> _What needs to be done_:
From the material below, return exactly the lines starting at the one that holds "ous shelf levels, including the lowest one" and ending at the one that holds "Insurance Agency". Pictures stay out of the answer.

> _Available data_:
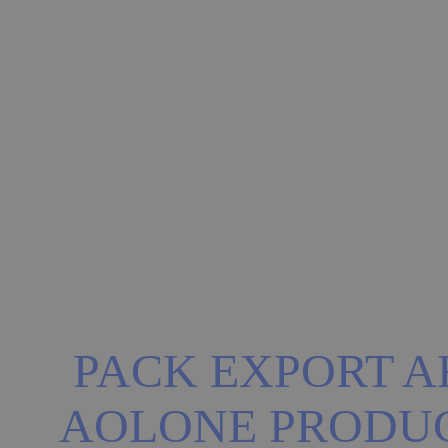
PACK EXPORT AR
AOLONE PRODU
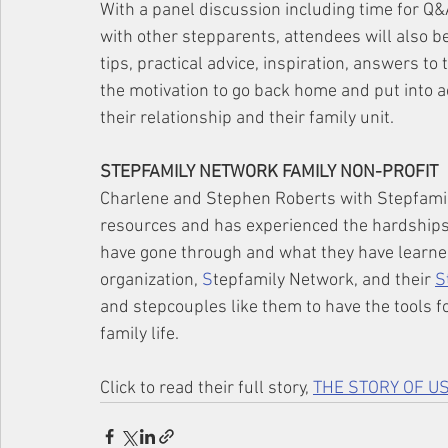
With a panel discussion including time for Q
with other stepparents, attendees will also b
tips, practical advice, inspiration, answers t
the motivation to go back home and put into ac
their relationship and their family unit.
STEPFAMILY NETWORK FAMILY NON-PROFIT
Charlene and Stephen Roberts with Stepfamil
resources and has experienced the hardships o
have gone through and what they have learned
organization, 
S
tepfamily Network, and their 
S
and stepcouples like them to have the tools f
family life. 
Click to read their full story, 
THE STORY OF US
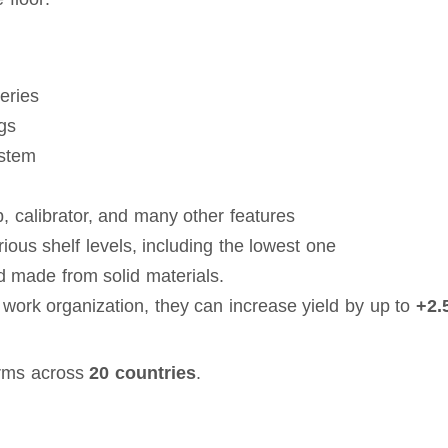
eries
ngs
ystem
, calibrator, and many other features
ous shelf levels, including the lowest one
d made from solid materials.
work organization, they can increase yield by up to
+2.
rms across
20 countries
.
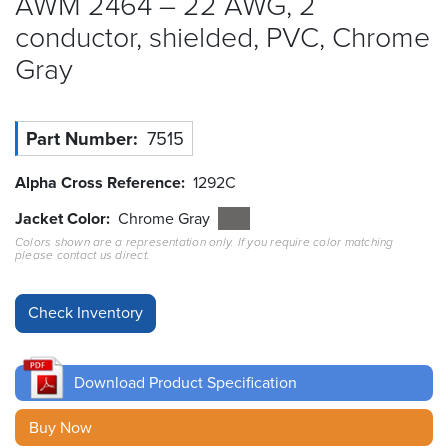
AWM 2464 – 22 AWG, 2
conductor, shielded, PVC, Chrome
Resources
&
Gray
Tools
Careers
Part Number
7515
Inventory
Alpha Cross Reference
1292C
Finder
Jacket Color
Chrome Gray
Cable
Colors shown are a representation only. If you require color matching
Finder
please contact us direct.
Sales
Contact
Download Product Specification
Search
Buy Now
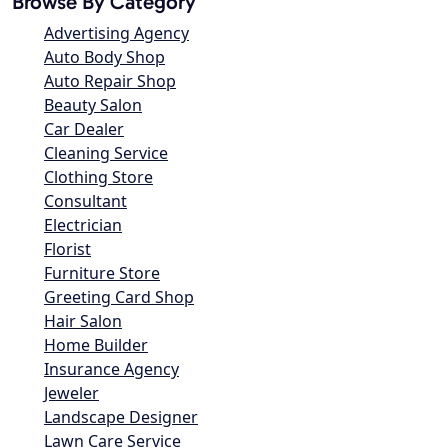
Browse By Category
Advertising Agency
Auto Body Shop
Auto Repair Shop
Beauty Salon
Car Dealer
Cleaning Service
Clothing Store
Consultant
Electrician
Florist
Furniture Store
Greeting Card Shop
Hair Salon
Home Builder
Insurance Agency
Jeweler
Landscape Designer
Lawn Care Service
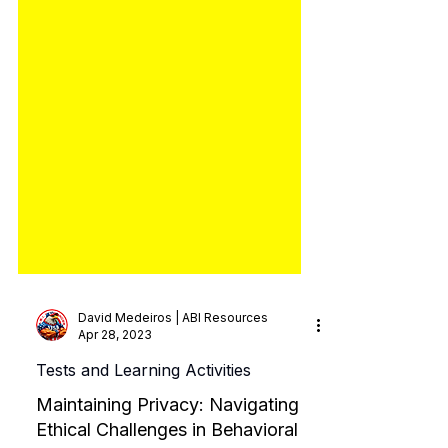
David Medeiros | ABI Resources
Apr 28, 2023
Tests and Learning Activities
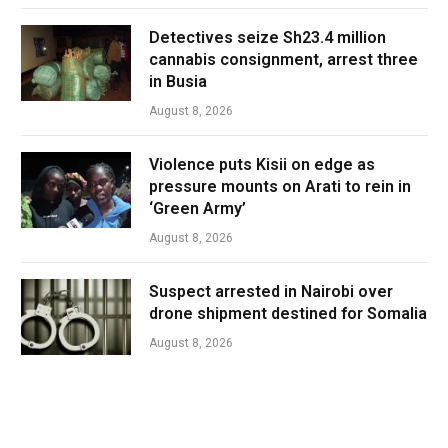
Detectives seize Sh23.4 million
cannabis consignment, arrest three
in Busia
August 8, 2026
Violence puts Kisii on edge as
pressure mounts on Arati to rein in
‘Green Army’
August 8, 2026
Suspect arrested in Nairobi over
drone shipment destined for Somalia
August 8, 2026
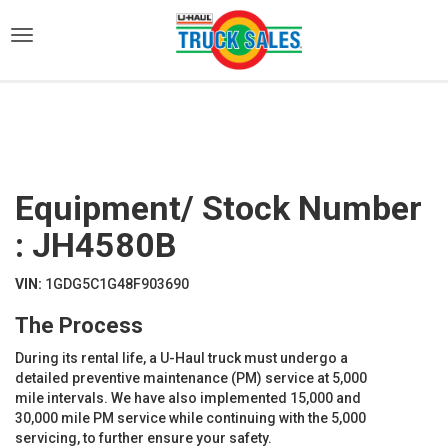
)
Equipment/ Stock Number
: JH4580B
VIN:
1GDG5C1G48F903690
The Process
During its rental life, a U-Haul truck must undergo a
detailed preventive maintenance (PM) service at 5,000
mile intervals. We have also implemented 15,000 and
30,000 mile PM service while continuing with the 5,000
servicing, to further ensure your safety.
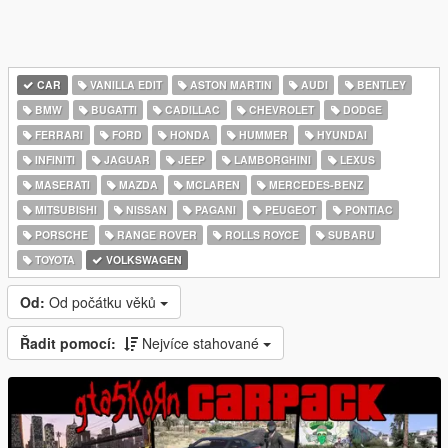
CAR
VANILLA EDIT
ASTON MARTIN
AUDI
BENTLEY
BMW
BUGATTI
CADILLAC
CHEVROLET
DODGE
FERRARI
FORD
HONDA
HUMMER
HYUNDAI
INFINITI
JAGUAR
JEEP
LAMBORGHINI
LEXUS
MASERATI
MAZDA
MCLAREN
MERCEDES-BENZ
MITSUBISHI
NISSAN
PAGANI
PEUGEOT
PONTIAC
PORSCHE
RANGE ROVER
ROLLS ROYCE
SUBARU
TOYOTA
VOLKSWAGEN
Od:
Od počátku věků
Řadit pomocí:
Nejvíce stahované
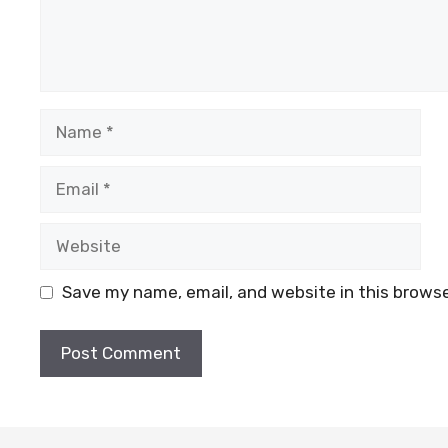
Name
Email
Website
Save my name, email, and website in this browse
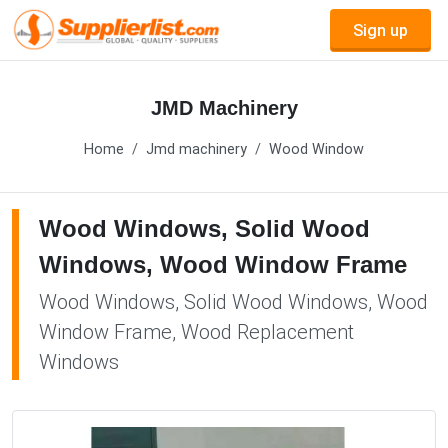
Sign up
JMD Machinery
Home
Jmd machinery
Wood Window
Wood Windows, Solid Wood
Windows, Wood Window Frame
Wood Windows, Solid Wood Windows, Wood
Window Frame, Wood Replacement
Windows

---

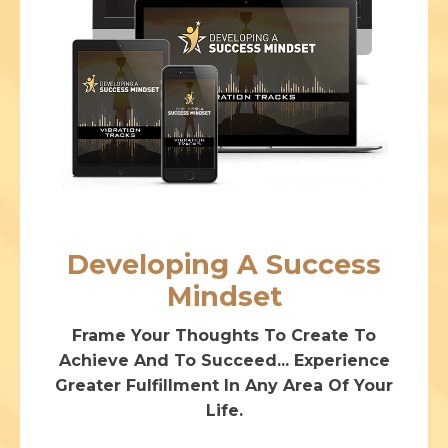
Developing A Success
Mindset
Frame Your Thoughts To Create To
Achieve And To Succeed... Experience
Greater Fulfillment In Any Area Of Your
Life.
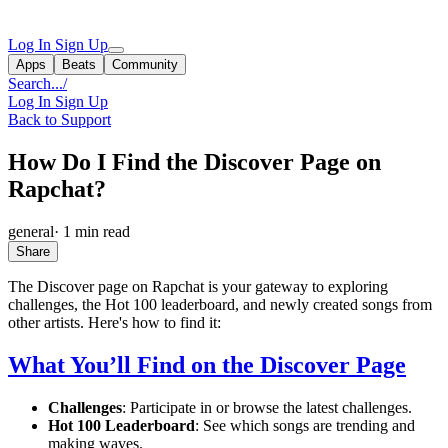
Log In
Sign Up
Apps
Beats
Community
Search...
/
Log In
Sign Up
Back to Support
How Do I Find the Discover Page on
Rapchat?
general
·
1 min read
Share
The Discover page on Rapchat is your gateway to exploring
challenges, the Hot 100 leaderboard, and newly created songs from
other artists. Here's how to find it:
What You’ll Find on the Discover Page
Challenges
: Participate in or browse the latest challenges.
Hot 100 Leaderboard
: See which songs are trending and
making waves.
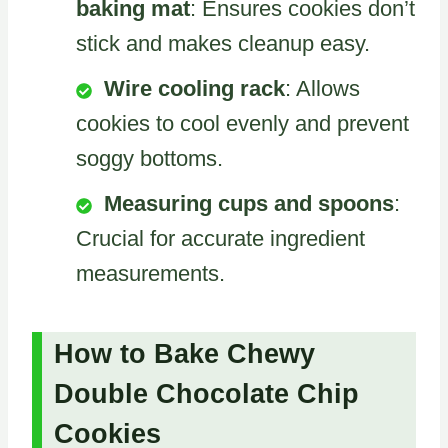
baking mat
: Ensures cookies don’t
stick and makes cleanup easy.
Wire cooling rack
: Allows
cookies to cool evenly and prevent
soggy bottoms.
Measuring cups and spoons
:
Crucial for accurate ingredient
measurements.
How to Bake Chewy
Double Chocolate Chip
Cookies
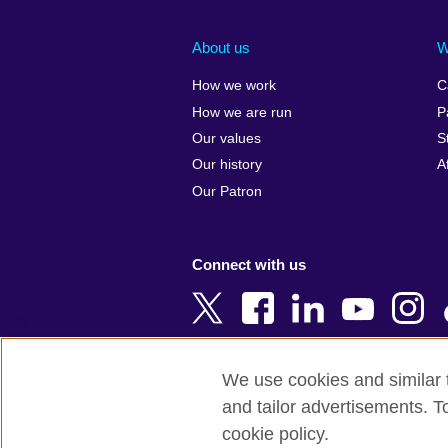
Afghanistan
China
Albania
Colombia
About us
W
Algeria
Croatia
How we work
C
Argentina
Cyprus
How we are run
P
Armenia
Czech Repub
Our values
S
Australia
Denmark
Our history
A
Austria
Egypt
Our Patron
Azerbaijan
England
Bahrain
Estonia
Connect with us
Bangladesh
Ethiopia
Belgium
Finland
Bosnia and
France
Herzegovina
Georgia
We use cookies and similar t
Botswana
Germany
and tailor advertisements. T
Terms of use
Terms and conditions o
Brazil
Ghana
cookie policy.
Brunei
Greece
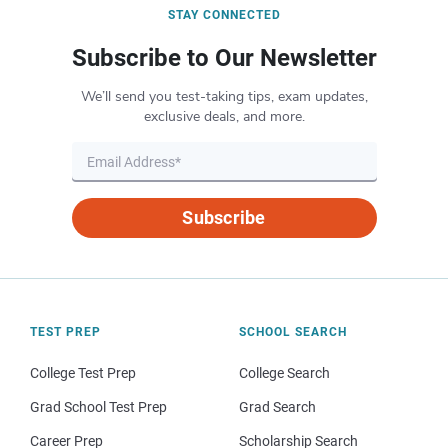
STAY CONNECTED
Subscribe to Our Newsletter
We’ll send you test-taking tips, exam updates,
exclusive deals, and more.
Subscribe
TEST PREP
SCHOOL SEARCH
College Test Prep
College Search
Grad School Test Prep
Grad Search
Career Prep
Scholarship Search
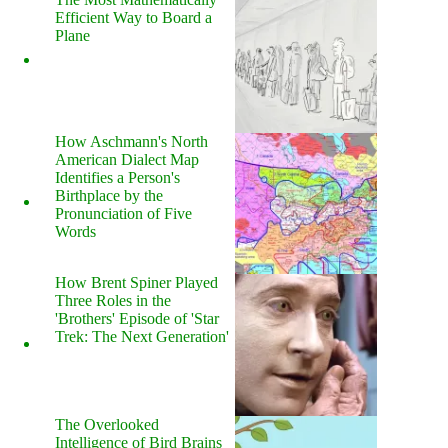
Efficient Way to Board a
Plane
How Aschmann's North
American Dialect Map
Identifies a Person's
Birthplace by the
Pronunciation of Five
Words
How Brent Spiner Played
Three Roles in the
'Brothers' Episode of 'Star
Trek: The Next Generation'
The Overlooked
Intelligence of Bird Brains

* * *

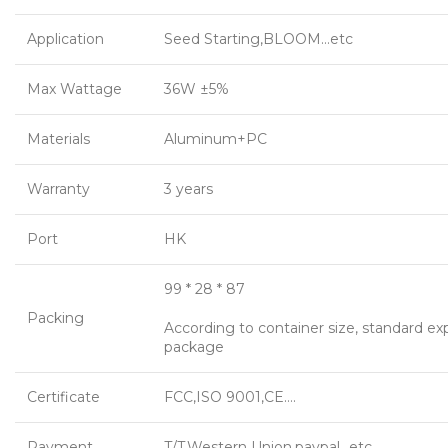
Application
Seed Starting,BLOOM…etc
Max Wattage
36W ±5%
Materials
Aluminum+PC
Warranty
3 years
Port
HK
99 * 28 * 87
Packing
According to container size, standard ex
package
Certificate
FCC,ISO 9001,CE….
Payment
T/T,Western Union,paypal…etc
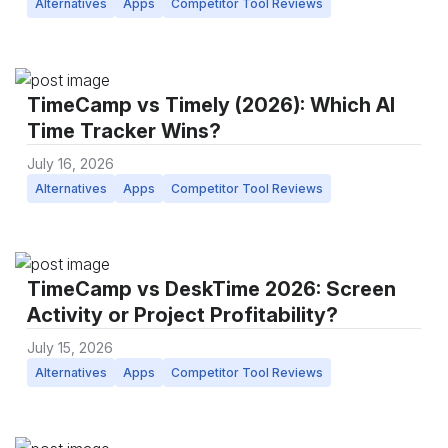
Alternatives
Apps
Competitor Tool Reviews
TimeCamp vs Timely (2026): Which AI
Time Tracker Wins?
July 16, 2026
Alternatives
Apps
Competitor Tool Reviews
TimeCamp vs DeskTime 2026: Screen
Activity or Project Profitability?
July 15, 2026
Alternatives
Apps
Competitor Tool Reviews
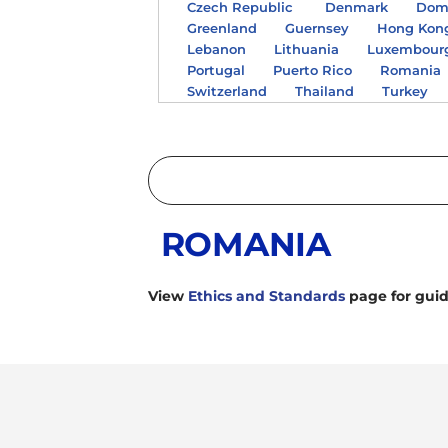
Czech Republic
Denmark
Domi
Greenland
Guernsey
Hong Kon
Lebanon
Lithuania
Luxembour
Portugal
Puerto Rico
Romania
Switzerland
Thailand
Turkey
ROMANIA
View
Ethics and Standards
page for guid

> _Task answer_:
ous shelf levels, including the lowest one
d made from solid materials.
work organization, they can increase yield by up to
+2.
rms across
20 countries
.
AWM 2464 – 22 AWG, 2
conductor, shielded, PVC, Chrome
Resources
&
Gray
Tools
Careers
Part Number
7515
Inventory
Alpha Cross Reference
1292C
Finder
Jacket Color
Chrome Gray
Cable
Colors shown are a representation only. If you require color matching
Finder
please contact us direct.
Sales
Contact
Download Product Specification
Search
Buy Now
Browse By Category
Advertising Agency
Auto Body Shop
Auto Repair Shop
Beauty Salon
Car Dealer
Cleaning Service
Clothing Store
Consultant
Electrician
Florist
Furniture Store
Greeting Card Shop
Hair Salon
Home Builder
Insurance Agency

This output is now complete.